Will global trade pick up significantly this year?

Global trade contracted by about 12 percent in 2009 but has started to pick up, the head of the World Trade Organization (WTO) Pascal Lamy said. The WTO has revised its previous estimate of a contraction of about 10 percent in 2009 but declined to give a forecast for 2010.

Whether the pick-up in global trade is short term or sustainable is difficult to say.

“World trade has also been a casualty of this global economic crisis, contracting by about 12 percent in 2009,” Lamy said. He added that it’s a huge drop and the sharpest decline since the end of World War Two.

Asked about world trade in 2010, he declined to give any figure but said: “Certainly there is a pick-up. Whether this pick-up is short term or sustainable is difficult to say but we certainly are picking up.”

Lamy told a meeting organized by the European Policy Center think-tank that opening global trade offered a way out of the crisis and that it was “economically imperative” to conclude the Doha round of talks on a new global commerce pact.

So it seems global trade is picking up but even experts are not sure if it will continue to do so this year? What do you think? Will world trade pick-up this year? If so, how much do you forecast? Or is the rise we have seen so far this year just a temporary increase that will start declining again?

(Photo: Vita Vanaga Photo Xpress)

11 thoughts on “Will global trade pick up significantly this year?

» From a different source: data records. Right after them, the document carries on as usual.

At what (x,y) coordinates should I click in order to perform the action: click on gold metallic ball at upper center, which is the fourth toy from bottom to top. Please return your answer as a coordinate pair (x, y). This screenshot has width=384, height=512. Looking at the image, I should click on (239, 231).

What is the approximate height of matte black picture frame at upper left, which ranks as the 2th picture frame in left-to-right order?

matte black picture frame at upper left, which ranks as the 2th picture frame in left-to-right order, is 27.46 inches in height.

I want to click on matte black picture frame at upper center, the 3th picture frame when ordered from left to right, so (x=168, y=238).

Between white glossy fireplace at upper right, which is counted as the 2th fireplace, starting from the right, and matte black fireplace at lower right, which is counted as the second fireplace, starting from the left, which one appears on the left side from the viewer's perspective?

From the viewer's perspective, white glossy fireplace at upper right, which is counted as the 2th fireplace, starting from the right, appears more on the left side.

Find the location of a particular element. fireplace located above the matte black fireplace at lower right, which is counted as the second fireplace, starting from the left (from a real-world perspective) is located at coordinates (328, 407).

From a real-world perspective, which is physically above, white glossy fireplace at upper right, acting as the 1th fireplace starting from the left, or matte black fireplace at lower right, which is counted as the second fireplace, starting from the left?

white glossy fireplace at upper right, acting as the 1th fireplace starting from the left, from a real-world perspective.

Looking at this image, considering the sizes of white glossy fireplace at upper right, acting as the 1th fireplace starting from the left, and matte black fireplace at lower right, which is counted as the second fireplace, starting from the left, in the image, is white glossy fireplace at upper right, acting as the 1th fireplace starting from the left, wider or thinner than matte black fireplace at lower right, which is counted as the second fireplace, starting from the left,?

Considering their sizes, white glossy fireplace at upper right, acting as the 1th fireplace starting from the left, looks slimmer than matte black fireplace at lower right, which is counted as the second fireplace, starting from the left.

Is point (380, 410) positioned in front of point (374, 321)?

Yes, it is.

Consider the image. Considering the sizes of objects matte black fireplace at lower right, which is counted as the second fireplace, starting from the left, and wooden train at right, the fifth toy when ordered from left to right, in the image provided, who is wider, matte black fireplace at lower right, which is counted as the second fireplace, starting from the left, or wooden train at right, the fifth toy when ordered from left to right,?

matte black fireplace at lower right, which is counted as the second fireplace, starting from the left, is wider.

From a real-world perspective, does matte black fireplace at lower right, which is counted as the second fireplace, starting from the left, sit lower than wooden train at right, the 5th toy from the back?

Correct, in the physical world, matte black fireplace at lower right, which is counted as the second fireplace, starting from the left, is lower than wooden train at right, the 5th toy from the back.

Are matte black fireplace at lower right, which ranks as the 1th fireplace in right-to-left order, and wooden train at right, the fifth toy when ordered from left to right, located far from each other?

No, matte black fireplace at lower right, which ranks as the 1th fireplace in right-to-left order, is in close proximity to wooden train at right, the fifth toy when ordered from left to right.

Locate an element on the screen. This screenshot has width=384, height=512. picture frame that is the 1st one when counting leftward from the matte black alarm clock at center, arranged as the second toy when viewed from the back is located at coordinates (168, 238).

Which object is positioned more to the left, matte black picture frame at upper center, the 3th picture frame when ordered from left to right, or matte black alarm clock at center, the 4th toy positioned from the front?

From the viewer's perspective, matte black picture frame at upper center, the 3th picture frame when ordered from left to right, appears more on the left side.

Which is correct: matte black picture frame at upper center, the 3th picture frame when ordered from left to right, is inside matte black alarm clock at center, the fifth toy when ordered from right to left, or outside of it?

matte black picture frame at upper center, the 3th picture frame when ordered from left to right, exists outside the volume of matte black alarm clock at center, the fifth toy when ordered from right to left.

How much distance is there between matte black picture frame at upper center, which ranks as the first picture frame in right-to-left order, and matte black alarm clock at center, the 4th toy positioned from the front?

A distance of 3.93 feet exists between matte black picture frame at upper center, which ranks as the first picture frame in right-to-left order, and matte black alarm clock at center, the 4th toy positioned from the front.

  1. I believe it is too early to tell as the financial markets are still impaired and require much more reform. We're in a pendulum phase where it could swing either direction. I suggest that we step outside the box and debate whether or not an increase in global trade is a good thing if we are not engaged in fair trade and managing the earth's resources responsibly. The global economy is still depending upon a linear materials based model which has pillaged and plundered our planet and led to inequalities within developing and developed nations. Are global trade stats a reliable measure of progress if the system which influenced the global recession has not changed? As far as Wall Street is concerned, it is business as usual.

  2. I'm not suggesting that global trade should not increase. On the contrary, global trade is absolutely vital to the global economy. Unfortunately, the greed of the financial markets precipitated the meltdown and tens of millions of people in the developing world sunk into deeper poverty due to a series of policies and actions which they had nothing to do with.

    Global trade is essential provided we make every effort to make sure that the inequalities are being eliminated. What I am stating is that when global trade increases, and hopefully soon, that we do not lull back into the belief that all is well and we take the finger off the pulse of the patient.
    I am placing the topic of global trade in a philosophical context and suggest that we need to engage in smart trade, trade which is based upon environmentally, socially and economically sustainable principles.
    Trade for the sake of trade is a temporary bandaid and doesn't really address the systemic problems. Globalization has been a major cause for the huge increase in migration to urban areas, thus creating shanty towns and more social decay.

  3. I agree that it's too early to tell – the EU issues are still unquantified and the US is not out of the woods yet, either. China is trying to ramp domestic spend to keep its manufacturing engines going, but if this doesn't work as well as is needed, manufacturing there will need to decline which will mean fewer raw-material imports, so impacting global trade further.

    We live in uncertain times…

  4. It certainly seems that global trade is picking up. However, there are many obstacles that will need to be addressed even if it does pick up. Here are just a couple that come to mind. I am extremely interested in active feedback to these issues and others that you think of.

    1. Will global trade create jobs?
    2. Will the jobs that are created actually help to sustain basic needs such as housing, food, medicine, shelter?
    3. Will the creation of these jobs result in increased demand for the products?
    4. Will it be possible to bridge the gap between third wold nations and the so called economic powers?
    5. What do we do about import and export tarrifs?
    6. How do we regulate quality of manufacturing?

    1. David, I do not believe that the jobs that have been lost during the recession will be re-created. And throughout history there has been rich and poor and it will continue to be so. Don't forget that those tariffs are huge earners for developing countries.

      When it comes to quality of manufacturing that is declining everywhere. It is no better in Sweden than in developing countries. And all because companies use materials of inferior quality to make profits.

  5. Catarina,
    Great questions! Capitol Hill, in America, announced that we need 400,000 new jobs a month this year to get back where we were economically before the economic 'collapse.' When looking at other states, such as China for example, I see growth. Therefore I do feel that global trade will pick up for thriving countries, but I think that the real question is who will be the 'winners' and who will be the 'losers.' This is a great discussion and I'm glad to see you bring it to attention.